The pressure on the administration is not coming just from Jewish groups. A split is emerging between two wings of the Republican Party -- libertarians who consider Muslims the party's greatest immigrant asset and conservatives who conceive of the war exactly the way Bush tries to avoid, as a cosmic one between Islam and the West.
The emerging spokesmen for the latter group are Paul Weyrich and William S. Lind of the Free Congress Foundation.
"There is no such thing as peaceful Islam," Lind said. "Islamics cannot fit into an America in which the first loyalty is to the American Constitution. They should be encouraged to leave. They are a fifth column in this country."
On the opposite side are people such as Grover Norquist of Americans for Tax Reform. Norquist calls Muslims "natural conservatives." After the election, Norquist wrote an article in the American Spectator headlined: "George W. Bush was elected president of the United States of America because of the Muslim vote."
Bush had campaigned at mosques and spoke out against a 1996 law permitting secret evidence to be used in deportation proceedings.

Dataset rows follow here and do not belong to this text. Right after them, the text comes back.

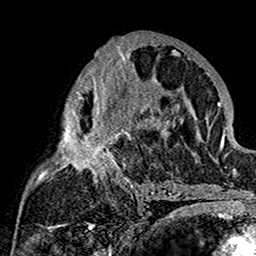
Breast MRI (dynamic contrast-enhanced), one axial slice. Slice 83 of 160 in the series (ordered by position). Cropped to one breast. Dynamic contrast-enhanced series, time point 2 of 7 at this slice position (early post-contrast). 1.5 T. TE 2.7 ms, TR 5.4 ms. 1 mm slice thickness. 256 × 256 image matrix. Female patient.
Annotated regions visible in this slice (semi-automatic segmentation, software-assisted and operator-edited):
- enhancing-tissue mask used for the functional tumour volume (all voxels passing the contrast-enhancement thresholds inside the analysis volume; usually the tumour): bounding box (x1, y1, x2, y2) in pixels: (39, 39, 180, 201)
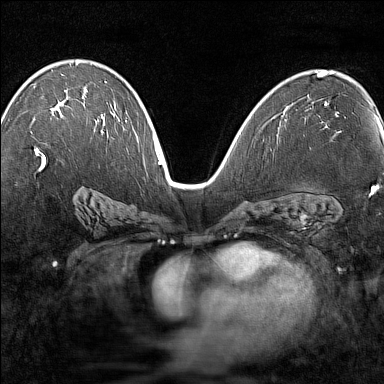
Breast MRI (dynamic contrast-enhanced), one axial slice; position 85 of 160 along the scan axis; dynamic contrast-enhanced series, time point 2 of 7 at this slice position (early post-contrast); 1.5 T; TE 1.8 ms, TR 5 ms; 1 mm slice thickness; 384 × 384 image matrix, field of view 280 × 280 mm. Female patient.
Annotated regions visible in this slice (semi-automatically segmented with operator editing):
- enhancing-tissue mask used for the functional tumour volume (all voxels passing the contrast-enhancement thresholds inside the analysis volume; usually the tumour): bounding box (x1, y1, x2, y2) in pixels: (34, 64, 102, 149)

He won the endorsement of most major American Muslim groups.
In predominately Arab American precincts in working-class Dearborn, Mich., for example, voters switched dramatically from voting 3 to 1 for Bill Clinton over Robert J. Dole in 1996 to backing Bush over Al Gore by ratios of more than 3 to 1.
In 1998, Norquist co-founded the Islamic Institute with lobbyist Khaled Saffurri. The institute is credited with giving the Arab American community, including many of those invited to the White House since Sept. 11, entree to the Republican Party. This networking is what had led to the White House's current problem.
For example, Abdurahman Alamoudi, who was chosen by the White House to attend a prayer service with the president, said at a Washington rally last year that "we are all supporters of Hamas." Saffurri once worked for him when Alamoudi was president of the American Muslim Council.
White House sources expressed frustration at this "guilt by association," where any Muslim leader who worked with someone who once said something objectionable is automatically deemed unsuitable to appear with the president.
"You can always dig for a quote somewhere," a White House source said. "They [the critics] are asking for moderates. But I'm not sure the moderates they want have any following."